Normally, you'll want to run the XProc script xproc/validate-convert.xpl, or an XProc that calls it, using a shell script that sets up your conversion inputs and options. It's possible to run it from oXygen, too, of course.

For example, let's say this repository lives at /home/ari/Documents/repos/xproc-batch and the repository with the XSLT manifest and stylesheets at /home/ari/Documents/repos/xlsx2xml.

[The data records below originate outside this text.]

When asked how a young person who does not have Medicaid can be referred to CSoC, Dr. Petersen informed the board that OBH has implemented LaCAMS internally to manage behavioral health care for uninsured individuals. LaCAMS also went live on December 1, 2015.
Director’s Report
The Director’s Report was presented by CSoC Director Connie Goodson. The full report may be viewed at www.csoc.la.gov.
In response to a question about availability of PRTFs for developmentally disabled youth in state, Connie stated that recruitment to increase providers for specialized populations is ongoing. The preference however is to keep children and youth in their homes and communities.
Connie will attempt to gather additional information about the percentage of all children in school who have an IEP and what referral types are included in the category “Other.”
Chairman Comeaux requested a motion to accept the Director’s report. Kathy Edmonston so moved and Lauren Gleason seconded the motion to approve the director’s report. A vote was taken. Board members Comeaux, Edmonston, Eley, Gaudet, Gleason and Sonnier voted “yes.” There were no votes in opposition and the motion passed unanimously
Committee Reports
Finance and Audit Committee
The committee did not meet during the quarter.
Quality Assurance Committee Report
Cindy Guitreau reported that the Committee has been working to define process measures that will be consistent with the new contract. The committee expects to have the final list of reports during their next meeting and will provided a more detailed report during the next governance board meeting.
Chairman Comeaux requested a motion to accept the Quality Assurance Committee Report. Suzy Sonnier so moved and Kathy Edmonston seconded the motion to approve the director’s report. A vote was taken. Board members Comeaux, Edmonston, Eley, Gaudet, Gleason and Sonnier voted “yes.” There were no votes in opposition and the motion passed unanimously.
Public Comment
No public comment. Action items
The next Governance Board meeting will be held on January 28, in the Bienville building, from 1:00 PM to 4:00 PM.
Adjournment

There is also a project folder on the local file system containing sources files to be converted at /home/ari/Documents/projects/colleges/sources.

FInally, we'll assume that XML Calabash is unpacked to /home/ari/xmlcalabash-1.1.30-99/.

This shell script would then convert the source files (in this case, some Excel spreadsheets) to an XML format:

#!/bin/sh
echo Converting XLSX sources to XML...
        java -classpath "/home/ari/xmlcalabash-1.1.30-99/xmlcalabash-1.1.30-99.jar:\
        /home/ari/xmlcalabash-1.1.30-99/lib/Saxon-HE-9.9.1-5.jar:\
        /home/ari/xmlcalabash-1.1.30-99/lib/commons-logging-1.2.jar:\
        /home/ari/xmlcalabash-1.1.30-99/lib/httpclient-4.5.8.jar:\
        /home/ari/xmlcalabash-1.1.30-99/lib/commons-codec-1.11.jar:\
        /home/ari/xmlcalabash-1.1.30-99/lib/commons-io-2.2.jar" \
        -Dxml.catalog.files="/home/ari/Documents/repos/xproc-batch/catalogs/catalog.xml"\
         com.xmlcalabash.drivers.Main\
          --entity-resolver org.xmlresolver.Resolver \
          --input manifest=file:/home/ari/Documents/repos/xlsx2xml/pipelines/poc/poc-xlsx2xml-manifest.xml \
          --input sch=/home/ari/Documents/repos/xlsx2xml/sch/placeholder.sch \input-base-uri=file:/home/ari/Documents/projects/colleges/poc/sources \
          output-base-uri=/home/ari/Documents/projects/colleges/poc/tmp/out \
          reports-dir=/home/ari/Documents/projects/colleges/poc/tmp/reports \
          tmp-dir=/home/ari/Documents/projects/colleges/poc/tmp \
          xspec-manifest-uri=file:/path/to/xspec-manifest.xml \
          verbose=true debug=true \
          dtd-validate-input=false dtd-validate-output=false \
          sch-validate-output=false \
          run-xspecs=false extract-xlsx=true \
          /home/ari/Documents/repos/xproc-batch/xproc/xlsx2xml.xpl

  • --input manifest=file:/home/ari/Documents/repos/xlsx2xml/pipelines/poc/poc-xlsx2xml-manifest.xml points out the XSLT manifest file.
  • --input sch=/home/ari/Documents/repos/xlsx2xml/sch/placeholder.sch is the Schematron used to validate the output.
  • input-base-uri=file:/home/ari/Documents/projects/colleges/poc/sources is the location of the source files.
  • output-base-uri=/home/ari/Documents/projects/colleges/poc/tmp/out is where the converted XML files will be saved.
  • reports-dir=/home/ari/Documents/projects/colleges/poc/tmp/reports is the location of any generated reports.
  • tmp-dir=/home/ari/Documents/projects/colleges/poc/tmp is the path to a temp folder where any output, debug info, and reports are saved.
  • xspec-manifest-uri=file:/path/to/xspec-manifest.xml points out an XSpec tests manifest file. This is run if run-xspecs=true. The XSpec manifest file format is described by xspec-tools/rng/xspec-manifest.rnc (see xspec-tools/README.md for more).
  • debug=true produces debug output for each XSLT step in the manifest.
  • /home/ari/Documents/repos/xproc-batch/xproc/xlsx2xml.xpl is the actual XProc pipeline being run.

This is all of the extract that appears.